Özgürlük sınırsız değildir. Ancak kabiliyetlerin gelişimi için onları tahrip eden şeylerin yasaklanması gerekir ki bu insanın faydasındadır. Bu da anlaşılabilir ve kabul edilebilir bir yasaklamadır. Sınırlı yasaklar insanı kâmil insan olmaya götüren ve sınırları belirleyen çizgilerdir. Bu da zorla değil, iknaya dayanan bir yöntemle aklen ve vicdanen kabul edilir ve uygulanır. “Dinde zorlama yoktur; doğru ile yanlış, hak ile batıl birbirinden kesin çizgilerle ayrılmıştır” (Bakara, 2:256) ayeti bu hususu ifade eder.
Yüce Allah peygamberimize (sav) “Sen onların üzerinden zorlayıcı değilsin; sen öğüt vericisin.

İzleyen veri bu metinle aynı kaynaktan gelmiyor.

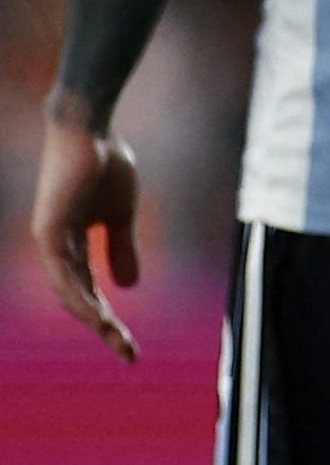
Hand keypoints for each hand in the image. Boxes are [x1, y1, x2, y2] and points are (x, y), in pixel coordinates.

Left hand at [30, 112, 141, 362]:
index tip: (130, 344)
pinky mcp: (47, 232)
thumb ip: (121, 248)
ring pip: (69, 293)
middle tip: (128, 354)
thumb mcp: (121, 214)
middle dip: (104, 328)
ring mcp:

Benim tehdidimden korkanlara Kur’ânla öğüt ver!” (Kaf, 50:45) “Öğüt vermen mü’minlere fayda verir” (Zariyat, 51:55) buyurarak baskı ve zorlamayı yasaklamıştır.
**
Gençlik damarı akıldan ziyade hissiyatı dinler; his ve heves ise kördür; akıbeti görmez. Bir dirhem hazır lezzeti ileride batmanlarla lezzetlere tercih eder. İnsana istikamet ve yol gösteren akıldır. Öfke, heva, heves ve şehvet gibi hissiyat ise aklı dinlemez ve genci yanlışa yönlendirir.

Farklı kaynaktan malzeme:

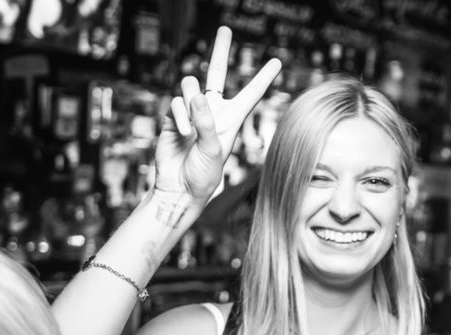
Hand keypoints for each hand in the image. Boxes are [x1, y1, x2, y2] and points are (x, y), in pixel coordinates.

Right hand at [154, 26, 280, 202]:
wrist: (178, 189)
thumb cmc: (203, 176)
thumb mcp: (214, 150)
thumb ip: (206, 122)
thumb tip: (197, 94)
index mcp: (232, 120)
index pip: (251, 93)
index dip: (264, 77)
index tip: (277, 61)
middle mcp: (212, 112)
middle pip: (216, 74)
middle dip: (220, 50)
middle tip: (225, 28)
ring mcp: (191, 113)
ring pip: (190, 85)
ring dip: (191, 101)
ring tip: (192, 129)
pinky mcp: (173, 117)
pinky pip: (175, 103)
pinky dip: (180, 116)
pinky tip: (183, 133)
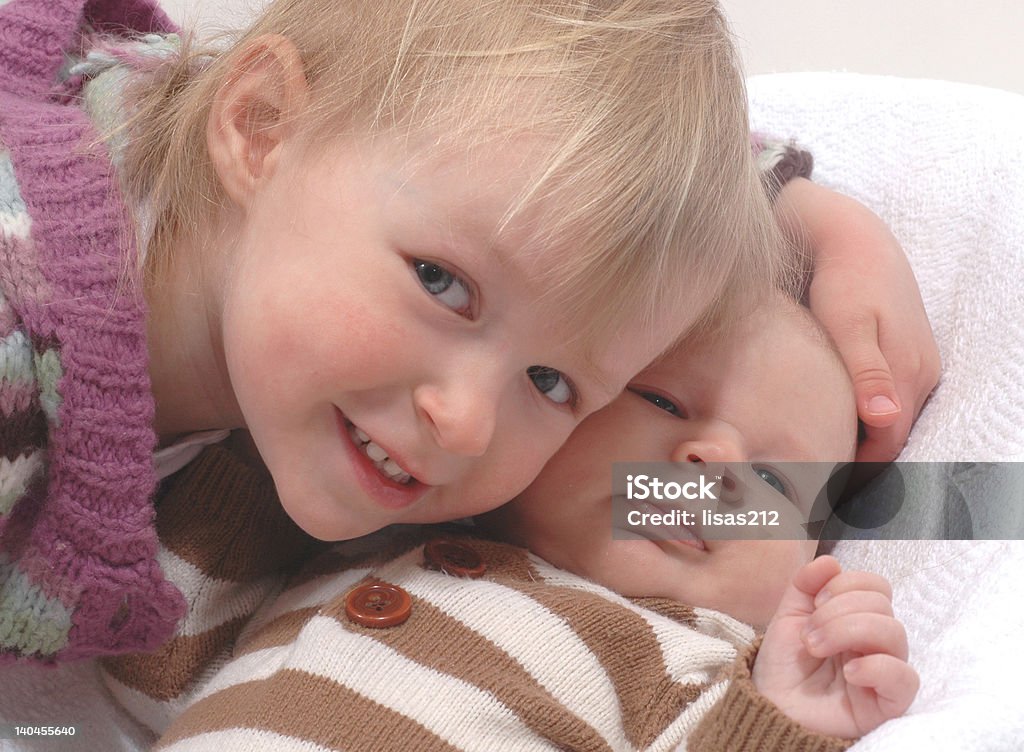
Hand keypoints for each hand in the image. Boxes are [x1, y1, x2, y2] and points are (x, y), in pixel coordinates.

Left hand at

Genci yanlışlardan korumak için aklın rehberliğine ihtiyaç vardır. Kur’an-ı Kerim düşünmenin, tefekkür etmenin ve akıl kullanmanın önemini vurgulamak için “düşünmez misiniz?” “akıl etmez misiniz?” “tefekkür etmez misiniz?” buyurarak akla ve düşünmeye yönlendirir. Peygamberimiz (sav) de “Bir saat tefekkür bir sene nafile ibadetten daha hayırlıdır” buyurmuşlardır.
**
Peygamberimizin her konuda metodu “Korkutmamak, müjdelemek, zorlaştırmamak ve kolaylaştırmak, ihtilaf çıkarmamak ve uyumlu olmak” (Buhari, İlim, 12; Edeb, 80; Müslim, Cihad, 6-7) şeklindedir. Bu metot merhamet ve şefkat dolu bir metottur. “Kimin daha iyi iş yapacağını” (Mülk, 67:2) denemek için insanı yaratıp dünyaya gönderen yüce Allah insanların iyi iş yapabilmeleri için şefkat ve merhametle yaklaşılmasını istemektedir. Peygamber de bu nedenle “rahmet peygamberi” (Enbiya, 21:107) olarak göndermiştir.

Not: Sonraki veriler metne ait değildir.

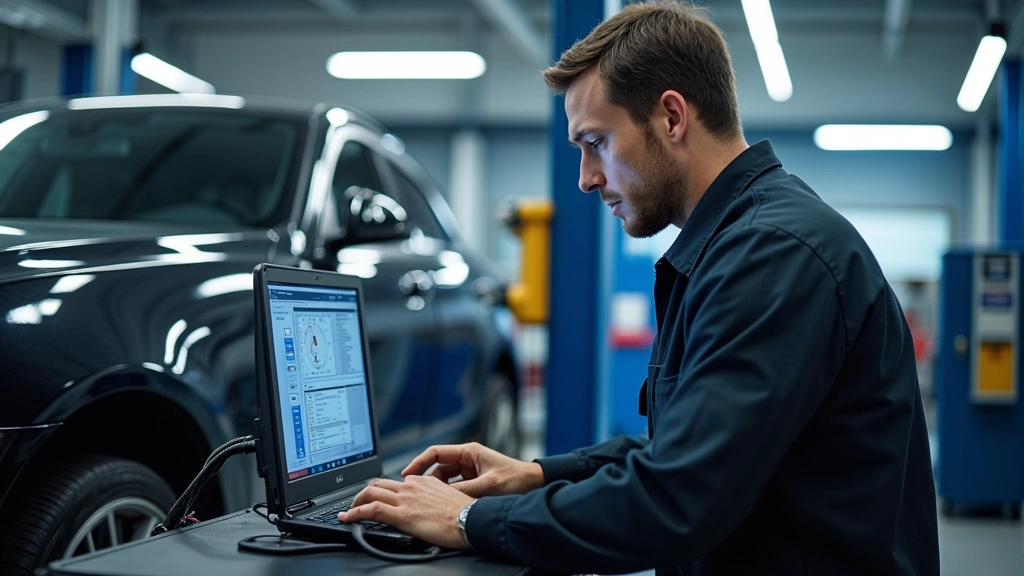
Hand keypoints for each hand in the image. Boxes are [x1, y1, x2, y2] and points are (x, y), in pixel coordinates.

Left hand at [338, 476, 473, 548]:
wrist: (471, 520)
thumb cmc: (465, 514)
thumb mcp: (447, 499)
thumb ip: (432, 498)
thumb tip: (427, 506)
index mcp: (423, 481)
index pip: (395, 482)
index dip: (382, 490)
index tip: (377, 498)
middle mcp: (411, 486)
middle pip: (378, 484)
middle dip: (363, 493)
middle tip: (356, 503)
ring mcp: (405, 499)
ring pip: (370, 493)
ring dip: (355, 502)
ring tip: (348, 512)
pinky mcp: (402, 515)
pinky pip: (371, 510)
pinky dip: (355, 513)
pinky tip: (347, 519)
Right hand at [401, 442, 544, 497]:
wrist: (535, 484)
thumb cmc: (516, 480)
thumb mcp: (487, 486)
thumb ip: (463, 490)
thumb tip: (440, 497)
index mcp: (469, 452)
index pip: (436, 453)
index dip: (418, 462)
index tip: (406, 474)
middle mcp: (468, 458)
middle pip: (438, 467)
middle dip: (427, 480)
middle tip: (416, 493)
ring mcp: (470, 469)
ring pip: (445, 478)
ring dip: (438, 489)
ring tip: (431, 501)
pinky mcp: (474, 479)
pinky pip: (455, 485)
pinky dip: (449, 493)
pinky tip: (446, 504)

Bu nedenle gençlere yaklaşımda doğru metot baskıcı değil, özgürlükçü, ezber değil, akla ve muhakemeye dayanan, korkuya değil müjdelemeyi egemen kılan yaklaşımdır. Bu metotta merhamet, şefkat, doğruyu göstermek, ikna etmek, yanlıştan ve kötü olandan sakındırmak söz konusudur.